All eight species of Tasmania’s bats are protected and occur in the highlands. Harming them can be punished with a year in prison. Watt’s licence will allow Korea Zinc to kill between 40 and 180 of each species a year, up to a combined total of 760 bats with no jail for KZ.

Also excused will be the environmental carnage as KZ’s machinery is brought in to make way for the 47 turbines on St Patricks Plains, with their associated roads, concrete, substations and transmission lines. Watt approved vegetation clearing that will allow rare Tasmanian species to be deprived of their local homelands, including Tasmanian devils and spotted-tailed and eastern quolls.

Up to 481.13 hectares of denning habitat – that is, the dens where the marsupials sleep and raise their young – can be bulldozed under the approval. It is an area much larger than the Sydney central business district.

The same approval allows for the clearing of 46.89 hectares of nesting habitat for the Tasmanian masked owl and 41.3 hectares of nesting habitat for Tasmanian wedge-tailed eagles.

The rare ptunarra brown butterfly has critical habitat in the middle of the wind farm’s footprint and will be affected by the noise if not the spinning rotors. The approval allows 229.41 hectares of its habitat to be cleared, which just happens to coincide with the area of habitat Korea Zinc wants to clear. There will be monitoring and, if the butterfly population crashes by 20 per cent, that may trigger offsets at Watt’s discretion.

Offsets are a corporate scam dreamt up to cheat the public into thinking that, when an endangered species is having its habitat destroyed, new habitat elsewhere can be bought for that species to go to or be transferred to and live happily ever after. You don’t need to have passed kindergarten to understand that nature sorted out which species could live where long before we started destroying it. If there is suitable habitat elsewhere for, say, the ptunarra brown butterfly, or those Tasmanian devils, they are already there. If they are not there, it is not suitable. The use of offsets confirms Watt is reducing the population, not increasing it.

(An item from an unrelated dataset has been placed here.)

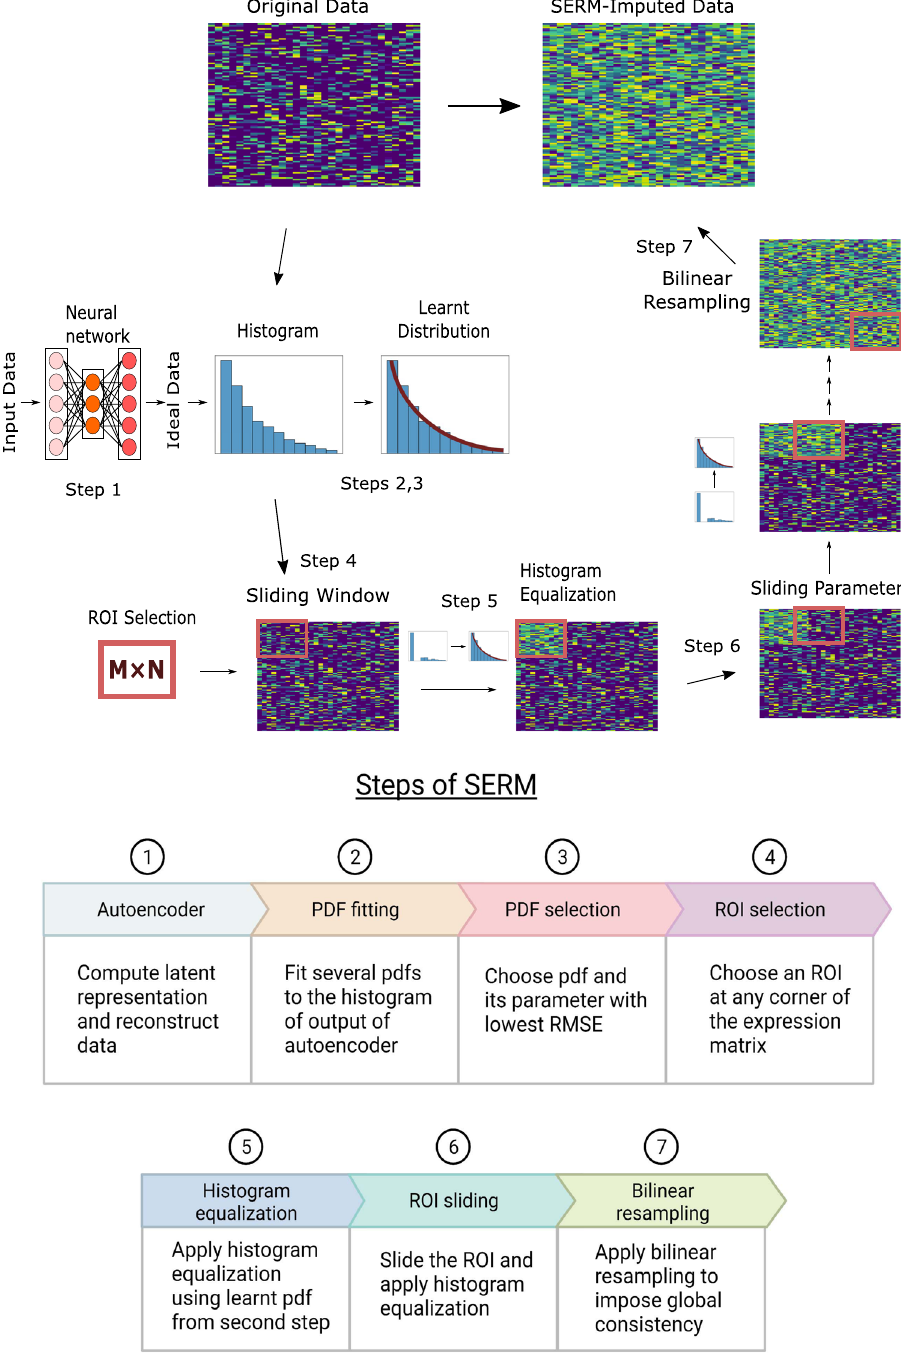
Fig. 1 | Work fl ow of SERM. A subset of the expression matrix is inputted into an autoencoder network. To learn the distribution function that best describes the reconstructeddatabytheautoencoder,differentpdfsare fi ttedtothehistogramof the reconstructed data. Next, an ROI is selected, and histogram equalization is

Korea Zinc’s wind farm is reliant on the $5 billion Marinus cable across Bass Strait, to be funded by taxpayers. Its contracts with agreeable private landowners remain secret. It will destroy a number of the endemic and rare Liawenee greenhood orchids, but how many KZ cannot say. Watt’s okayed that, too.

The government’s approval of the needless destruction of biodiversity in the Tasmanian highlands, to suit the profit motives of megacorporation Korea Zinc, puts to rest notions that Labor’s amended Environment Protection and Biodiversity Conservation Act is much more than a recipe for Albanese-authorised destruction.

The Tasmanian highlands’ No Turbine Action Group, set up by highland shack owners opposed to the project, has analysed Watt’s approval and shown that Korea Zinc will be permitted to kill 2062 threatened birds a year up until 2090. Among them are four species listed as facing extinction.

The action group never got to see Watt about its EPBC concerns. Through the Tasmanian planning process, it did get some limits placed on the noise of the turbines impacting nearby properties. Their concerns received no coverage in the Tasmanian media.

The Albanese government claims it “remains committed to protecting Australia’s unique and diverse plants and animals”.

It says this is why “we fought so hard to introduce a national Environment Protection Agency and reform the EPBC Act at the end of last year”. Under those reforms, Labor says, “projects will need to demonstrate a net gain for nature to receive approval, providing stronger protections for threatened species and their habitats”.

Up on the high St Patricks Plains, the reality of these reforms is sadly obvious: not protection but an explicit licence to kill threatened and endangered species.